Der Krankenhausträger hatte dem Mediziner gekündigt, da eine zweite Ehe nicht der katholischen Glaubens- und Sittenlehre entspreche. Seit 2009 läuft der Rechtsstreit, in dem zwar das Bundesarbeitsgericht zugunsten des Chefarztes entschieden, das Bundesverfassungsgericht das Urteil anschließend jedoch aufgehoben hatte. Die Bundesarbeitsrichter verwiesen den Fall daraufhin im Jahr 2016 an den Europäischen Gerichtshof.

Von besonderer Brisanz sei der Rechtsstreit, "weil er im Grundgesetz verbürgte Sonderrechte der Kirchen in Deutschland betrifft, die seit Langem umstritten sind", heißt es in dem Spiegel-Bericht. Im Kern geht es um ein Selbstbestimmungsrecht, das sich auf die Rolle der Kirchen als Arbeitgeber auswirkt.
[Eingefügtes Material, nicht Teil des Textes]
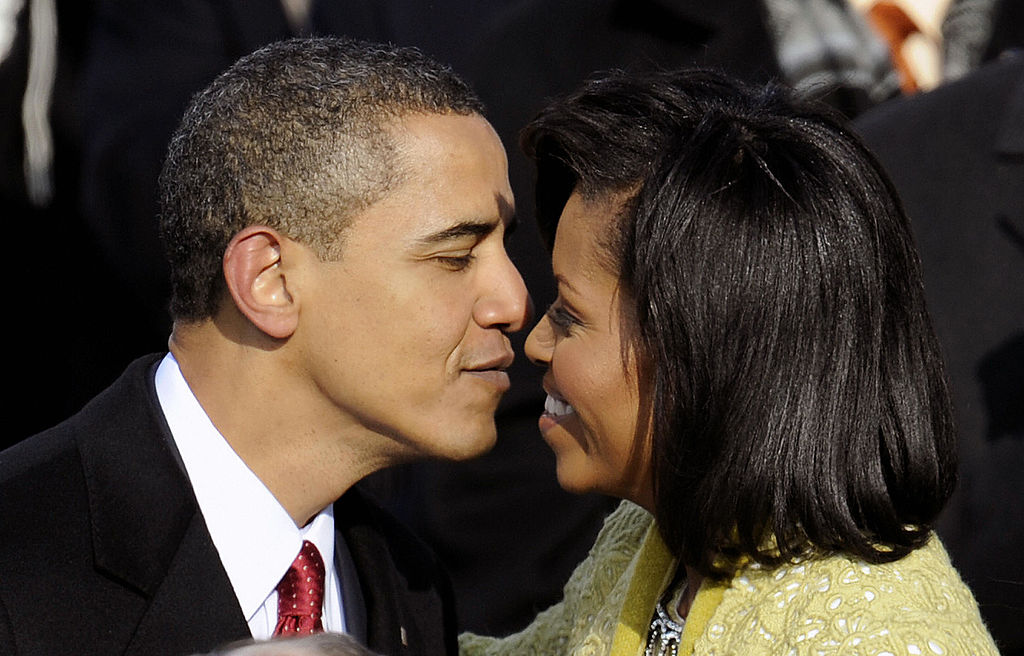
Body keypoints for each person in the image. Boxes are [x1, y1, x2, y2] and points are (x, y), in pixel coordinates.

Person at [0, 37, 528, 656]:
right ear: (269, 281)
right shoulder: (19, 564)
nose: (514, 302)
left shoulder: (408, 586)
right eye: (455, 256)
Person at [460, 69, 999, 654]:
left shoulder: (877, 639)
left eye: (569, 314)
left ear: (702, 352)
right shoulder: (651, 542)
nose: (536, 343)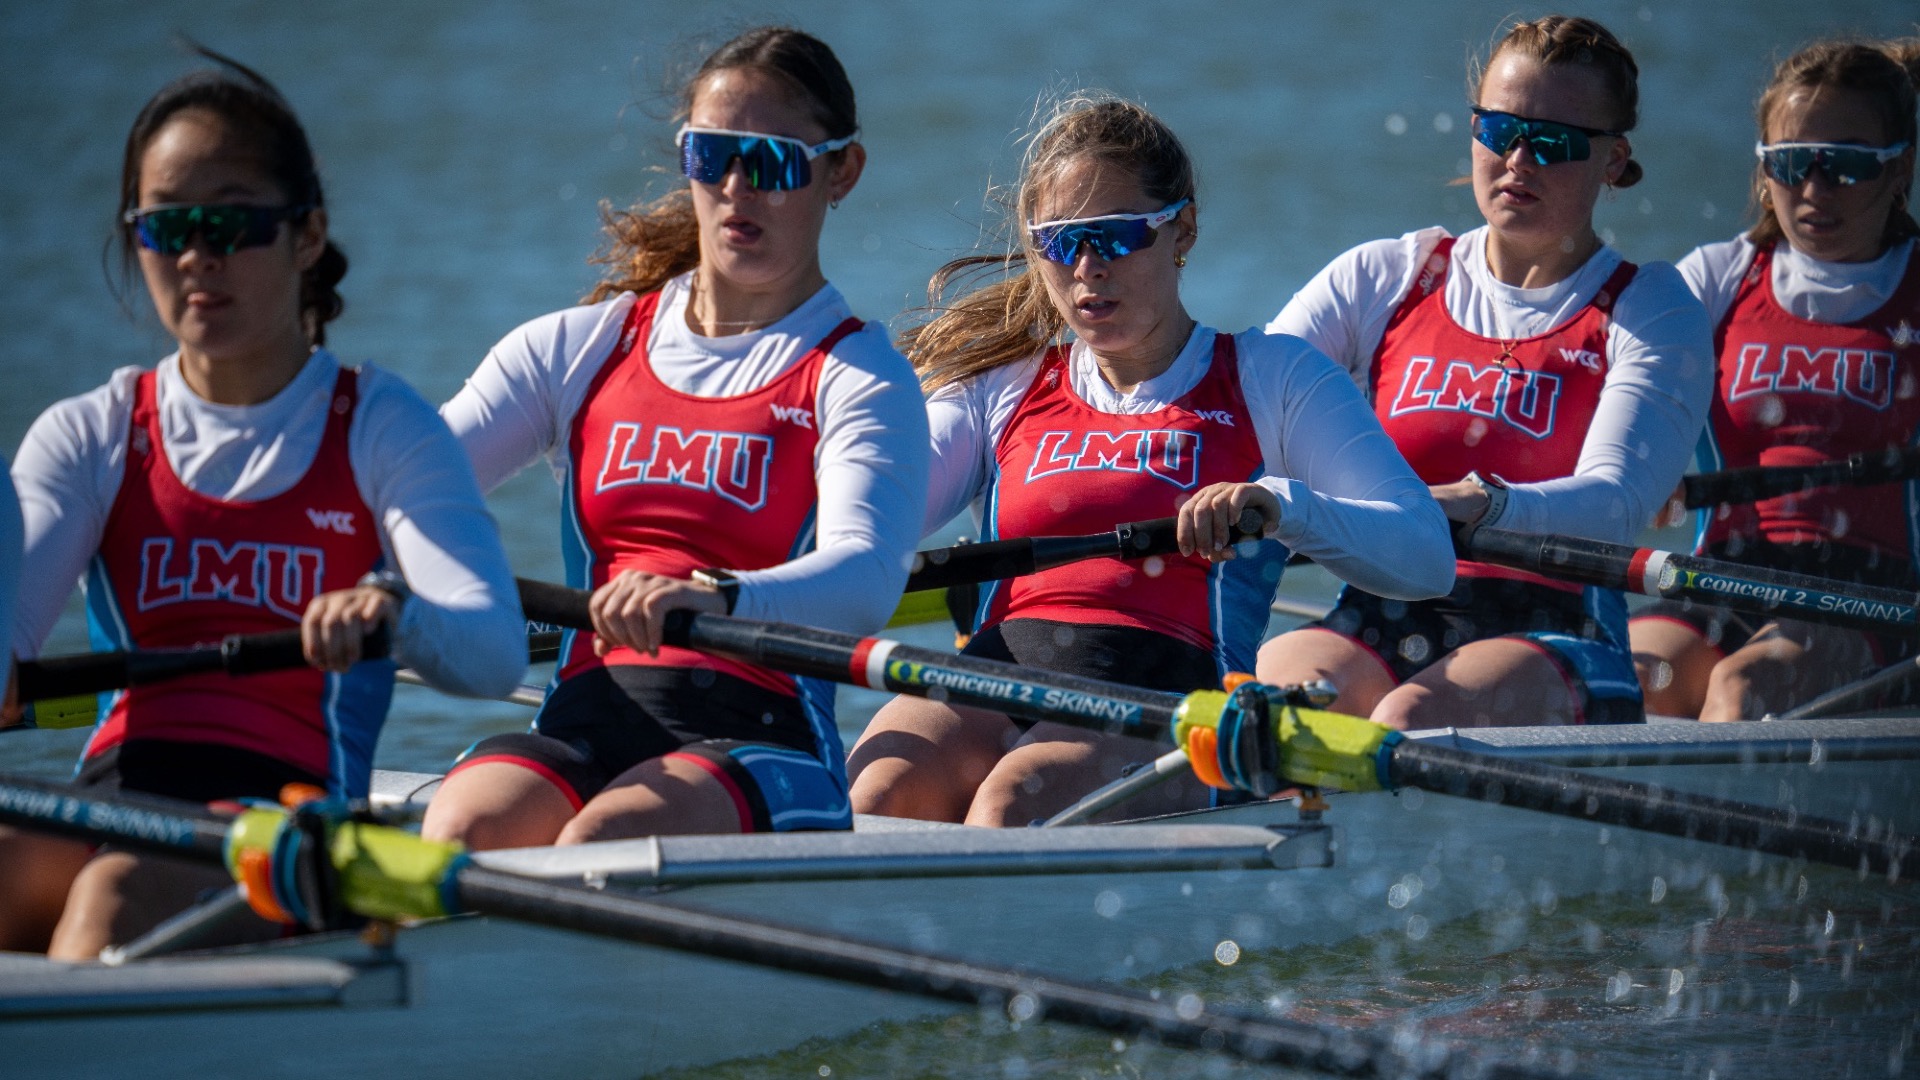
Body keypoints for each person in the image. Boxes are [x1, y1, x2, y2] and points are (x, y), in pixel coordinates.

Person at [0, 51, 526, 959]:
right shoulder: (89, 435)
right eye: (170, 228)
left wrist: (395, 612)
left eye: (233, 223)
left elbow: (490, 651)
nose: (201, 255)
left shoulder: (381, 428)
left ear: (307, 235)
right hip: (114, 788)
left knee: (111, 901)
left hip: (286, 821)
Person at [846, 95, 1454, 827]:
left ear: (1183, 231)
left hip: (1171, 703)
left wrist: (1283, 507)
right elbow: (878, 514)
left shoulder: (1273, 377)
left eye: (1116, 237)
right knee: (874, 798)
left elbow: (1425, 555)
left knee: (1013, 805)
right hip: (996, 670)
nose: (1088, 269)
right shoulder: (1002, 384)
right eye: (1062, 243)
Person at [420, 27, 927, 849]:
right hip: (587, 714)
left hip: (761, 740)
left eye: (770, 161)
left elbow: (866, 579)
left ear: (843, 171)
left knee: (604, 841)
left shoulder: (858, 376)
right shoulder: (575, 349)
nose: (736, 188)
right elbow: (406, 491)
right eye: (710, 156)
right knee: (463, 828)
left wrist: (717, 595)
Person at [1256, 16, 1714, 731]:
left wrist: (1485, 504)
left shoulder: (1649, 309)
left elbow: (1617, 504)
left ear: (1615, 161)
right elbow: (1250, 404)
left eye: (1554, 143)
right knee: (1264, 713)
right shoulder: (1387, 277)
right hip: (1381, 604)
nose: (1519, 159)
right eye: (1499, 132)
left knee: (1411, 718)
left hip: (1561, 628)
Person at [1630, 39, 1920, 722]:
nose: (1816, 190)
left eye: (1846, 165)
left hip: (1875, 598)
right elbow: (1623, 402)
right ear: (1764, 172)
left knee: (1744, 689)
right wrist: (1642, 468)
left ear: (1899, 167)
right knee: (1634, 679)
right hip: (1721, 573)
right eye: (1792, 164)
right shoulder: (1716, 280)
Davon betroffen sind mehr als eine Million Menschen, unter anderem auch Mitarbeiter von Diakonie und Caritas. Laut EuGH müsse das Bundesarbeitsgericht nun prüfen, ob die Religion bei der ausgeübten Tätigkeit eine maßgebliche Anforderung sei.

Aus heutiger Sicht würde einem Arzt wegen solcher "Loyalitätsverstößen" wahrscheinlich nicht mehr gekündigt, da dies "gesellschaftlich kaum noch vermittelbar" sei, so der Präsident des Zentralkomitees der deutschen Katholiken, Thomas Sternberg. Die katholische Kirche hatte im Jahr 2015 die Regeln für kirchliche Arbeitsverhältnisse reformiert.